Definitive Umsetzung: neue und national einheitliche Formulare

Die Zwischenevaluation vom September 2015 erlaubte es der Umsetzungsarbeitsgruppe «Systemwechsel Kontraindikation», kritische Rückmeldungen zu geben und Verbesserungsvorschläge in den laufenden Prozess zu integrieren. Unterdessen wurden die definitiven Formulare verabschiedet und die Abläufe präzisiert:
– Liegt ein rechtskräftiger Wegweisungsentscheid vor, stellt die zuständige kantonale Behörde sicher, dass im Rahmen der Ausreisevorbereitungen die notwendigen medizinischen Abklärungen rechtzeitig erfolgt sind. Ergeben sich im strukturierten Gespräch Hinweise auf eine gesundheitliche Gefährdung oder verlangt die betroffene Person eine medizinische Beurteilung, wird der für die Behandlung verantwortliche Arzt informiert. Dieser ist aufgefordert, den ärztlichen Bericht zu verfassen. Eine Kontraindikationsliste basierend auf internationalen Literaturangaben ist dem Berichtsformular als Hilfestellung angehängt.
– Die Kontraindikationsliste ersetzt die sorgfältige Beurteilung im Einzelfall nicht. Auch bei Krankheiten, die die strikten Kriterien der Liste nicht erfüllen, kann eine inakzeptable Gesundheitsgefährdung bestehen. Als Beispiel soll exemplarisch das Vorliegen von mehreren Krankheiten oder der symptom­verstärkende Effekt des unter Umständen extremen psychischen Stresses genannt werden.
– Der behandelnde Arzt trifft seine Beurteilung unabhängig und folgt in seiner Entscheidung ethisch-medizinischen Grundsätzen. Er kann der betroffenen Person notwendige Zusatzuntersuchungen vorschlagen. Erhält der Arzt keine Zustimmung des Patienten zur Weitergabe der Informationen, muss er abwägen, ob er sich behördlich vom Berufs­geheimnis entbinden lässt, und leitet die entsprechenden Schritte ein.

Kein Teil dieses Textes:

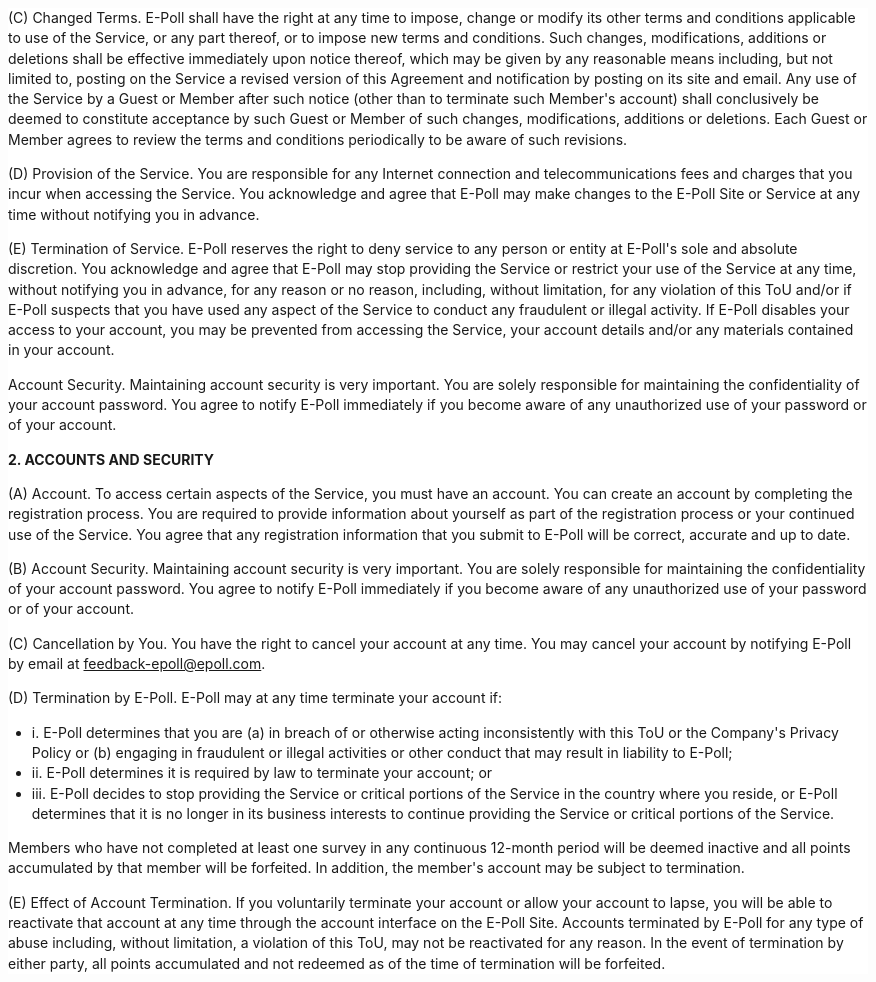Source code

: (C) Changed Terms. E-Poll shall have the right at any time to impose, change or modify its other terms and conditions applicable to use of the Service, or any part thereof, or to impose new terms and conditions. Such changes, modifications, additions or deletions shall be effective immediately upon notice thereof, which may be given by any reasonable means including, but not limited to, posting on the Service a revised version of this Agreement and notification by posting on its site and email. Any use of the Service by a Guest or Member after such notice (other than to terminate such Member's account) shall conclusively be deemed to constitute acceptance by such Guest or Member of such changes, modifications, additions or deletions. Each Guest or Member agrees to review the terms and conditions periodically to be aware of such revisions.

(D) Provision of the Service. You are responsible for any Internet connection and telecommunications fees and charges that you incur when accessing the Service. You acknowledge and agree that E-Poll may make changes to the E-Poll Site or Service at any time without notifying you in advance.

(E) Termination of Service. E-Poll reserves the right to deny service to any person or entity at E-Poll's sole and absolute discretion. You acknowledge and agree that E-Poll may stop providing the Service or restrict your use of the Service at any time, without notifying you in advance, for any reason or no reason, including, without limitation, for any violation of this ToU and/or if E-Poll suspects that you have used any aspect of the Service to conduct any fraudulent or illegal activity. If E-Poll disables your access to your account, you may be prevented from accessing the Service, your account details and/or any materials contained in your account.

Account Security. Maintaining account security is very important. You are solely responsible for maintaining the confidentiality of your account password. You agree to notify E-Poll immediately if you become aware of any unauthorized use of your password or of your account.

**2\. ACCOUNTS AND SECURITY**

(A) Account. To access certain aspects of the Service, you must have an account. You can create an account by completing the registration process. You are required to provide information about yourself as part of the registration process or your continued use of the Service. You agree that any registration information that you submit to E-Poll will be correct, accurate and up to date.

(B) Account Security. Maintaining account security is very important. You are solely responsible for maintaining the confidentiality of your account password. You agree to notify E-Poll immediately if you become aware of any unauthorized use of your password or of your account.

(C) Cancellation by You. You have the right to cancel your account at any time. You may cancel your account by notifying E-Poll by email at [feedback-epoll@epoll.com](mailto:feedback-epoll@epoll.com?Subject=Feedback%20from%20panel%20site).

(D) Termination by E-Poll. E-Poll may at any time terminate your account if:

*   i. E-Poll determines that you are (a) in breach of or otherwise acting inconsistently with this ToU or the Company's Privacy Policy or (b) engaging in fraudulent or illegal activities or other conduct that may result in liability to E-Poll;
*   ii. E-Poll determines it is required by law to terminate your account; or
*   iii. E-Poll decides to stop providing the Service or critical portions of the Service in the country where you reside, or E-Poll determines that it is no longer in its business interests to continue providing the Service or critical portions of the Service.

Members who have not completed at least one survey in any continuous 12-month period will be deemed inactive and all points accumulated by that member will be forfeited. In addition, the member's account may be subject to termination.

(E) Effect of Account Termination. If you voluntarily terminate your account or allow your account to lapse, you will be able to reactivate that account at any time through the account interface on the E-Poll Site. Accounts terminated by E-Poll for any type of abuse including, without limitation, a violation of this ToU, may not be reactivated for any reason. In the event of termination by either party, all points accumulated and not redeemed as of the time of termination will be forfeited.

– Liegen Kontraindikationen vor, leitet der behandelnde Arzt seinen Bericht vertraulich an den für den Transport verantwortlichen Arzt weiter. Für die Weiterleitung der medizinischen Informationen entbindet die rückzuführende Person den Arzt explizit vom Berufsgeheimnis.
Sowohl der Zentralvorstand der FMH als auch die SAMW und KSG haben diesem Vorgehen zugestimmt.
Abbildung 1: Ärztlicher Bericht für den behandelnden Arzt.
Abbildung 2: Als Hilfestellung und zur Ergänzung steht dem Arzt eine Kontraindikationsliste für Flugreisen zur Verfügung.